15-111 Lecture 26 (Friday, April 6, 2007

15-111 Lecture 26 (Friday, April 6, 2007)

Finding a Minimum Spanning Tree of an Undirected, Connected Graph

A minimum spanning tree of an undirected graph is a tree formed from that graph's edges that connects all the vertices of that graph at the lowest total cost. You can make a spanning tree of a graph only if the graph is connected. There may be more than one spanning tree of a particular graph.
The number of edges in a minimum spanning tree of a graph will be the number of vertices it has - 1. A minimum spanning tree is a tree because it's acyclic. It's spanning because it reaches every vertex in the graph, and it's minimum for the obvious reason. If we need to wire a house with a minimum of cable, then a we need to find a minimum spanning tree of a graph of the electrical layout of the house.

Minimum Spanning Trees: Why Do We Care?

Many real situations can be modeled with graphs. And, many real situations can be solved by finding the minimum spanning tree of graphs.
My favorite example involves an electrician and a house. Imagine that a collection of electrical outlets have been installed in the walls of a house, and that the electicity enters the house at a single electrical box. We can model this situation as a graph, where each of the outlets and the electrical box is a node, and the walls are the edges. The length of each wall, or segment thereof, is the distance along the wall between two of the electrical connections.
As a result, the electrician may have many different routes he can use to wire the outlets -- they may be reachable by different paths along the walls. So, the electrician wants to find the path that requires the least amount of wire. This saves money, becuase less wire is needed. And, it saves time, because the runs along the wal are shorter and, as a consequence, take less time to install.
To solve this problem, the electrician can model the outlets and wall segments conecting them as a graph rooted at the electrical box. Then, the electrician can find the minimum spanning tree of the graph. The edges in this tree give the paths that the electrician should use to run the wires -- they will reach each node, while requiring the least amount of wire.

Prim's Algorithm

Imagine finding the minimum amount of sidewalk needed to get to every point of interest from the entrance of a park. Now think of the park entrance as the root of your minimum spanning tree. This will help you as you apply Prim's Algorithm.
Prim's grows the tree in successive stages. You start by choosing one vertex to be the root v, and add an edge (piece of sidewalk), and thus an associated vertex (a point of interest in the park), to the tree. At each stage, you add a vertex to the tree by choosing the vertex u such that the cost of getting from v to u is the smallest possible cost (in the case of the park, the cost is distance). At each stage, you say, "Where can I get from here?" and go down the shortest road possible from where you are.
Applying this algorithm until all vertices of the given graph are in the tree creates a minimum spanning tree of that graph. This may sound familiar. Prim's algorithm is essentially the same as Dijkstra's -- with a different cost function. They both proceed using the same greedy strategy.

Written problem: Reproduce the passage from the minimum spanning tree lecture notes above word for word, from "15-111 Lecture 26 (Friday, April 6, 2007)" up to and including "a particular graph.".

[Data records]
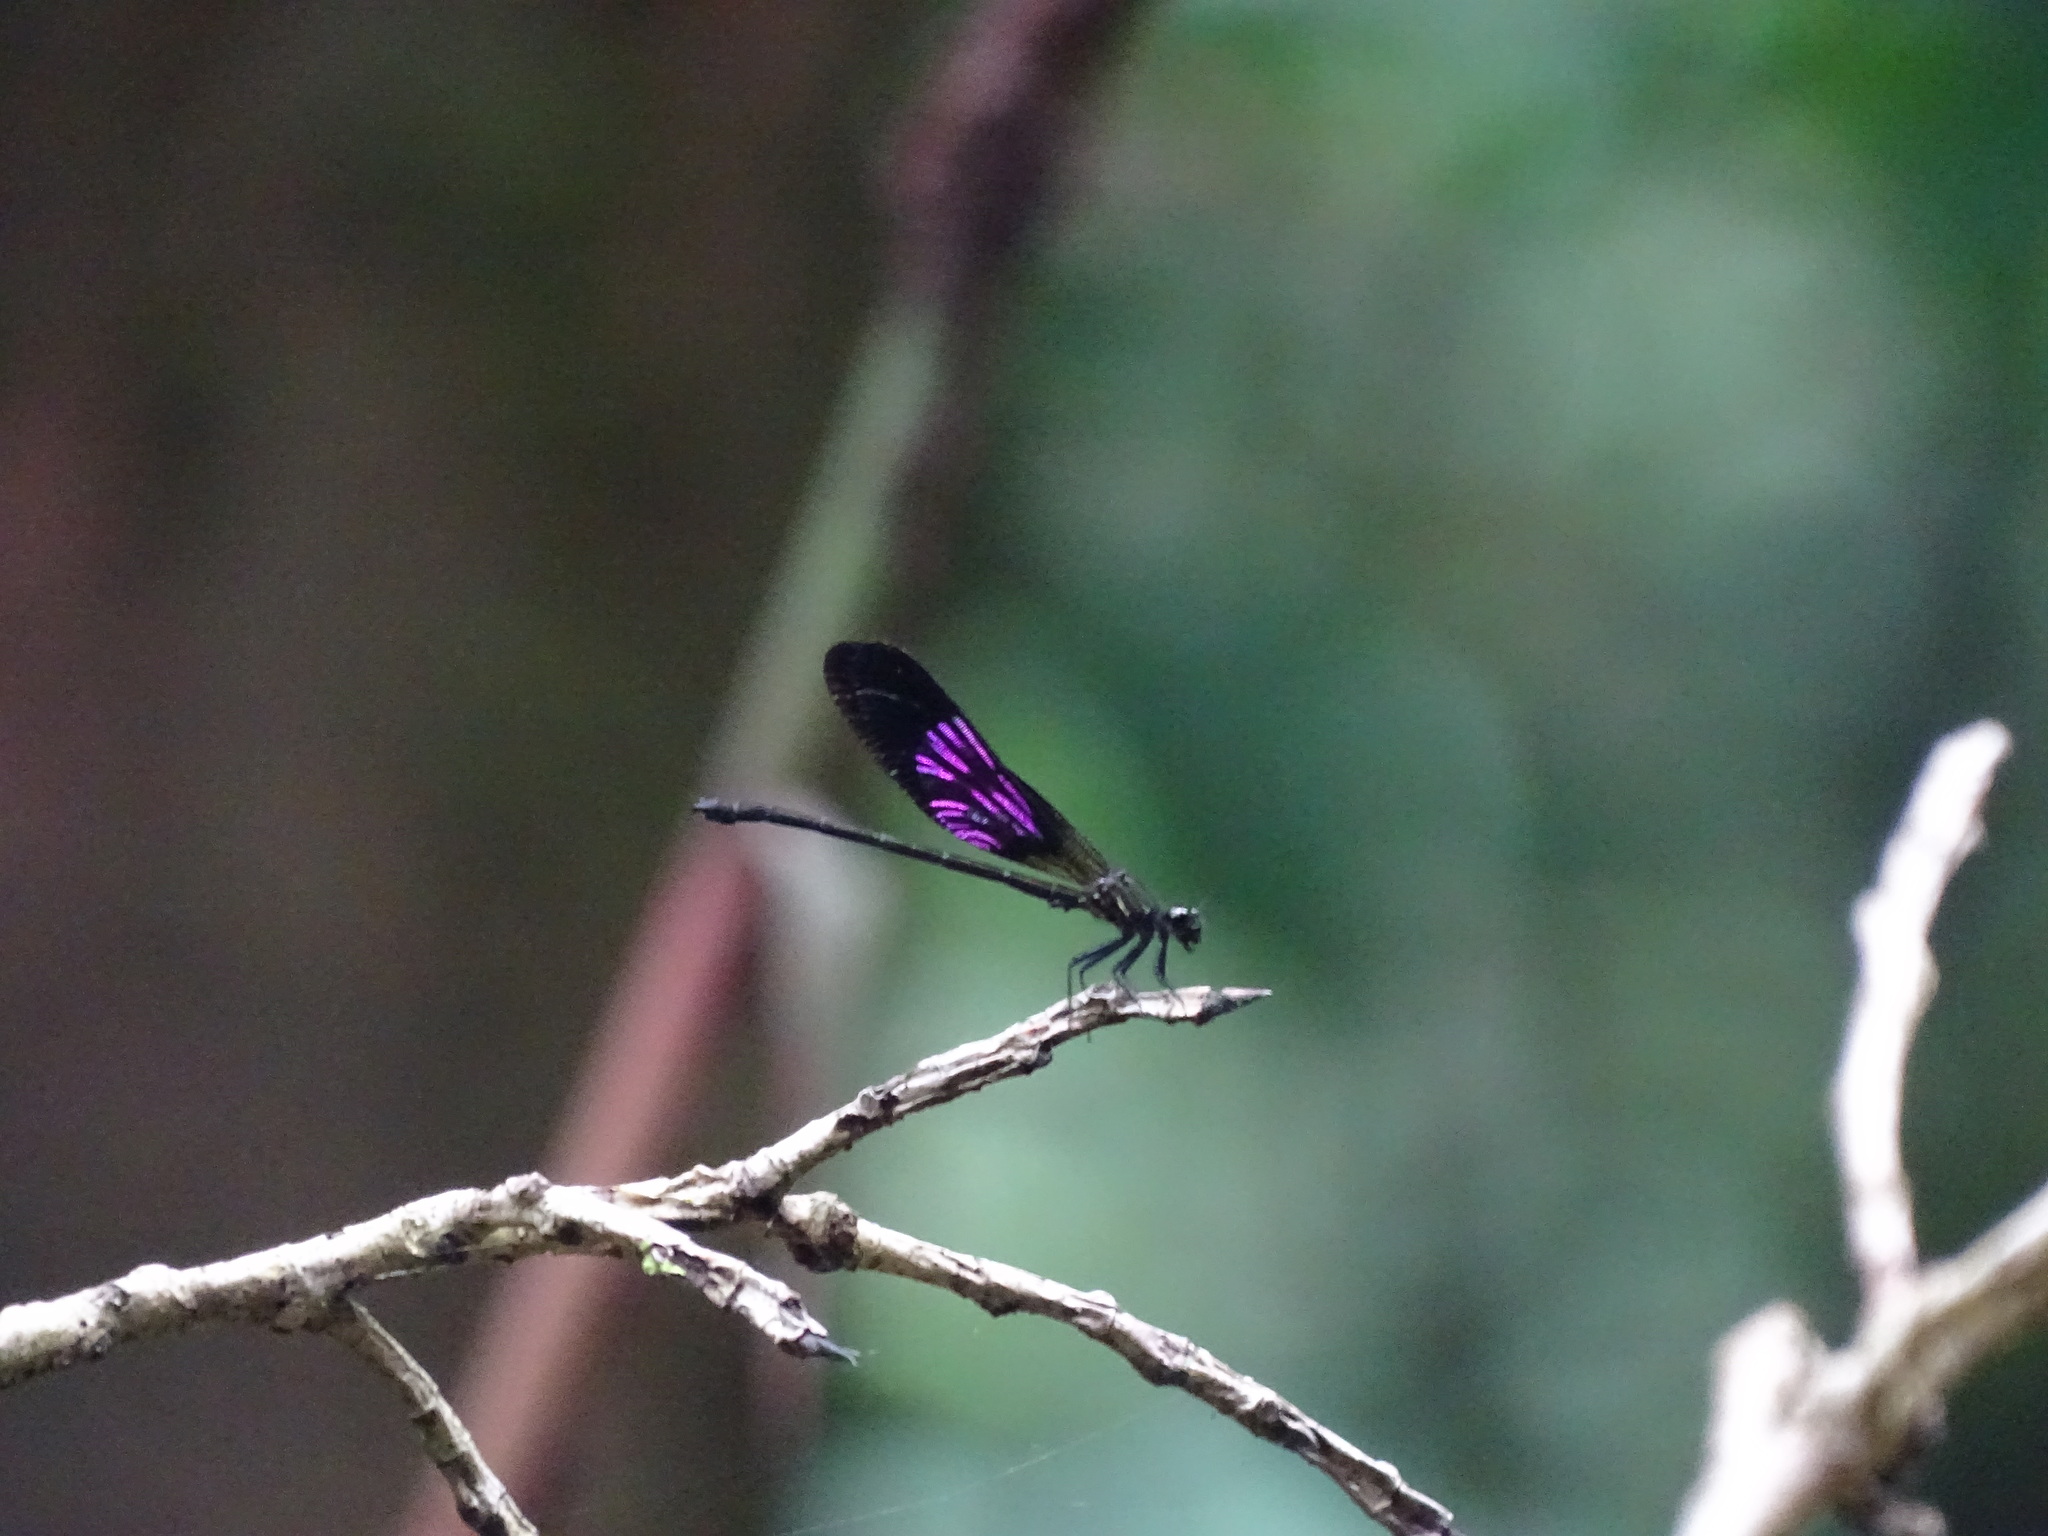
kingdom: Animalia
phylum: Arthropoda
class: Insecta
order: Odonata
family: Euphaeidae
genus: Euphaea
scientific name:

Result of the task:
15-111 Lecture 26 (Friday, April 6, 2007)

Finding a Minimum Spanning Tree of an Undirected, Connected Graph

A minimum spanning tree of an undirected graph is a tree formed from that graph's edges that connects all the vertices of that graph at the lowest total cost. You can make a spanning tree of a graph only if the graph is connected. There may be more than one spanning tree of a particular graph.